Gregor Townsend’s side return to Test action for the first time since a Six Nations campaign which began promisingly but ended amid defeat and acrimony in Dublin and a sense that progress has been stunted. More worryingly, the under-20s, the national team’s wellspring, have just lost their 12th game in a row.
Against this backdrop Townsend takes his squad to Jujuy to play Argentina in the first match of a three-Test series. It is a tough schedule, played out in remote venues in the north-west of the country where the tourists can expect a hot reception.
Both Townsend and his boss, Mark Dodson, have spoken about this being the start of preparations for next year’s Rugby World Cup but Scotland find themselves in a strange situation. They travelled to Argentina without Stuart Hogg and Finn Russell, the two players who have done more than any others to revitalise the national side over the last decade.
The thought of playing a Test match without either is an alien one but Townsend must also look to the future.
Hogg turned 30 the other week and Russell will reach that milestone in September but neither looks ready to be pensioned off quite yet. Both still play at the pinnacle of the club game and, all being well, you would expect them to be mainstays of the national side in France next autumn.
In their place comes a mix of youth, experimentation and comeback kids.

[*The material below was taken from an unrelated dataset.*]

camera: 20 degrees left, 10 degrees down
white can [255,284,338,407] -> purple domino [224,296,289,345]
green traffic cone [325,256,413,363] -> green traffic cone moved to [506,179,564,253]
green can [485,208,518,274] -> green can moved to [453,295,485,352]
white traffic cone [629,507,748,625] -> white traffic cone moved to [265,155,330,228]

Rory Hutchinson’s fine form for Northampton is rewarded with a recall after two and a half years but not in his club position of centre. Hutchinson will deputise for Hogg at full-back where he has been charged with playing the second receiver role the Hawick man performs so well.
Blair Kinghorn continues at stand-off, another positional switch project which bore fruit for Edinburgh but remains a work in progress at Test level.
Harris’ absence is covered by the return of the rejuvenated Mark Bennett at outside centre who is making his first start in six years. He should add greater attacking intent.
Luke Crosbie deputises for Watson, reward for his performance in the A international against Chile. Expect also to see Rory Darge enter the fray in the second half, the natural long-term successor to Watson.
Jujuy is a new venue for Scotland but it is hardly a familiar setting for the hosts either - the Pumas have played there just once before. Argentina is a country in which Scotland have fared well in recent years, regardless of the city.
Since 2008 they have won five Tests in a row, in Buenos Aires, Tucuman, Mar del Plata, Cordoba and Resistencia.
To continue that run Scotland are likely to have to weather an early storm as Argentina play in front of their own supporters for the first time in three years. Much will depend on Kinghorn’s ability to control the game and his place-kicking accuracy. He has made great strides in the former with Edinburgh this season but the conditions will be a lot more challenging in Jujuy.